WASHINGTON (May 15, 2008)—More than 1,000 farm, nutrition, and conservation organizations sent a letter to Congress today asking legislators to override President Bush’s veto of the bipartisan farm bill passed last week.
Industry insiders noted that this letter was even larger than a similar group letter sent to Congress last week by 557 groups urging passage of the bill.
“Communities across the nation, from urban to rural have been waiting too long for this legislation,” the letter read. “The Conference Report makes significant farm policy reforms, protects the safety net for all of America’s food producers, addresses important infrastructure needs for specialty crops, increases funding to feed our nation’s poor, and enhances support for important conservation initiatives.”
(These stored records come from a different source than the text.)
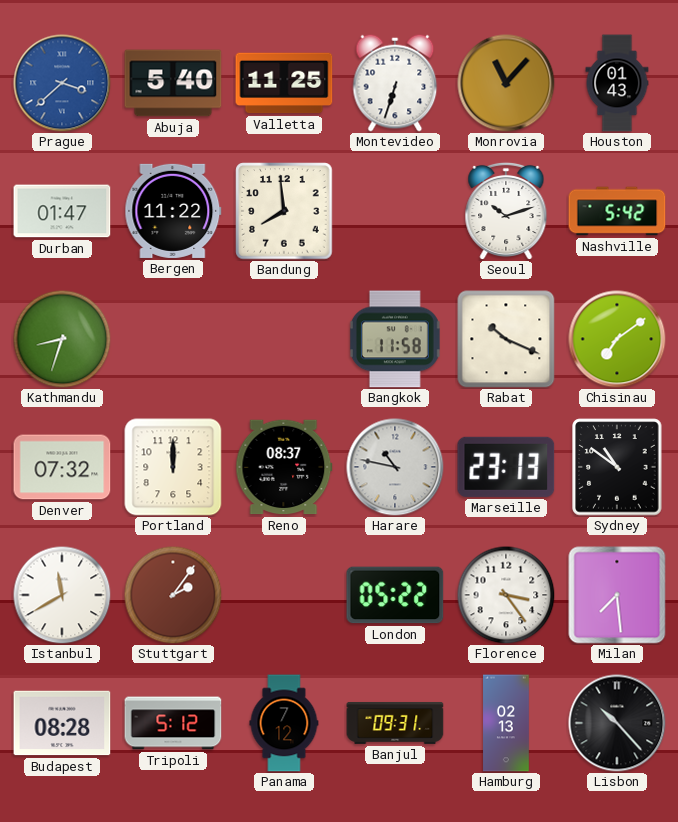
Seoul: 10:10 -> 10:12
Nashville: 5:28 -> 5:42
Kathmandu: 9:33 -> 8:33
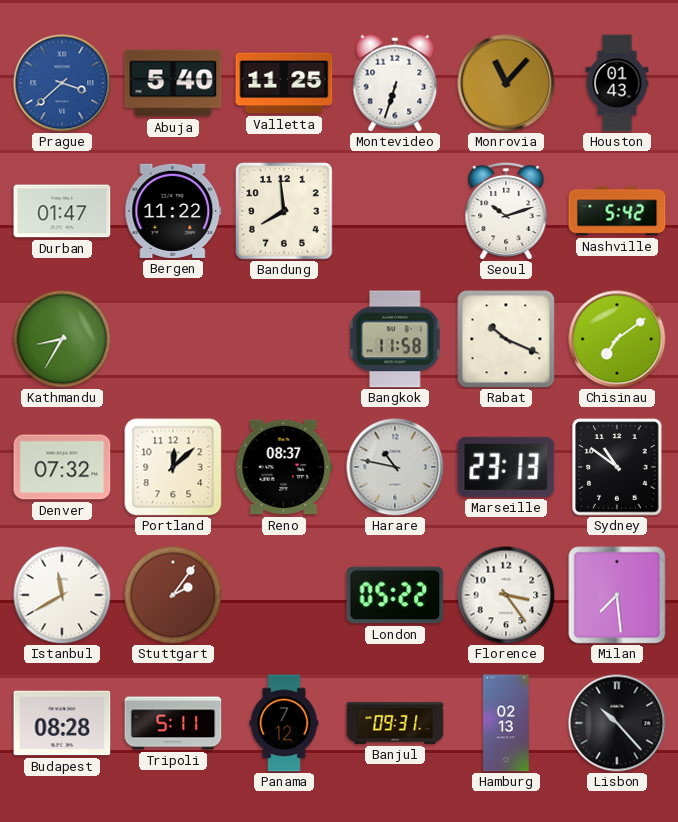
Kathmandu: 8:33 -> 8:35
Portland: 12:00 -> 12:08
Tripoli: 5:12 -> 5:11
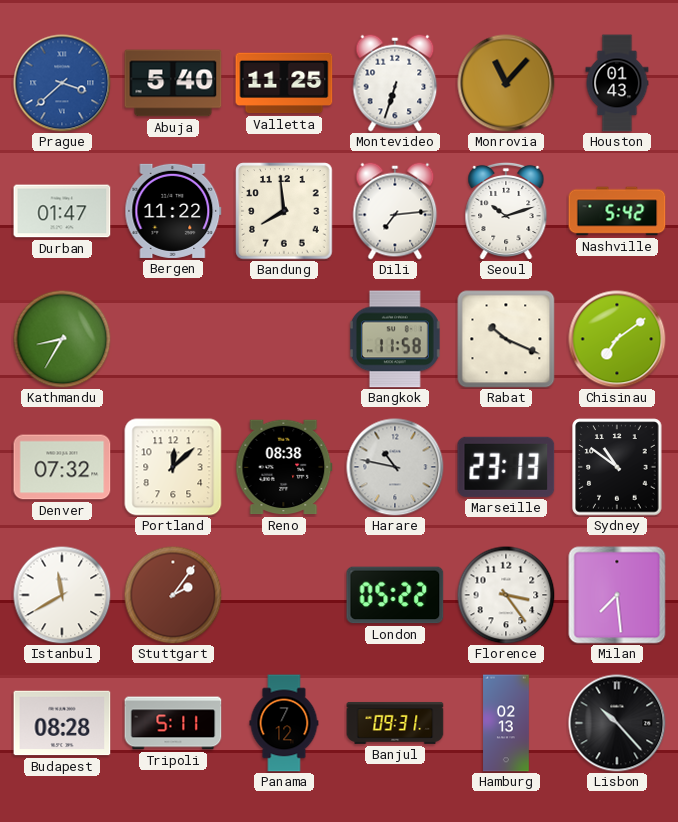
Dili: none -> 7:14
Reno: 08:37 -> 08:38
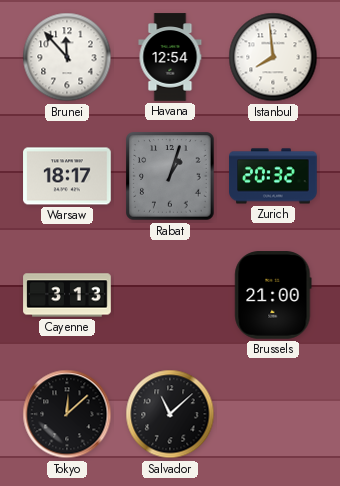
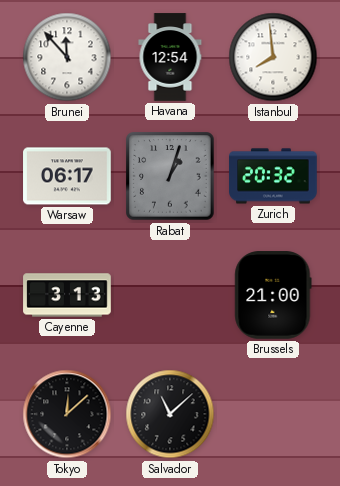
Warsaw: 18:17 -> 06:17
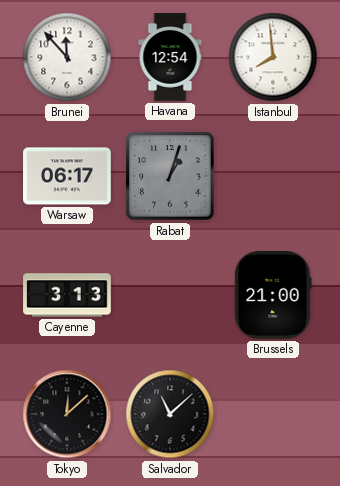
Zurich: 20:32 -> none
Signed by major commodity groups, ag lenders, churches, conversationalists, and hunger organizations, the letter admitted: “This is by no means a perfect piece of legislation, and none of our organizations achieved everything we had individually requested. However, it is a carefully balanced compromise of policy priorities that has broad support among organizations representing the nation’s agriculture, conservation, and nutrition interests.”
Congress passed the farm bill last week by a 3-to-1 margin—more than the 2-to-1 margin that is necessary for a veto override. Despite its overwhelming approval, the White House vetoed the bill today. Congress is expected to vote to override that veto this week.
“Again, we urge you to support communities across America by voting to override the veto of the 2008 Farm Bill Conference Report,” concluded the group letter, which is thought to have more signatures than any Congressional letter ever sent on an agricultural issue.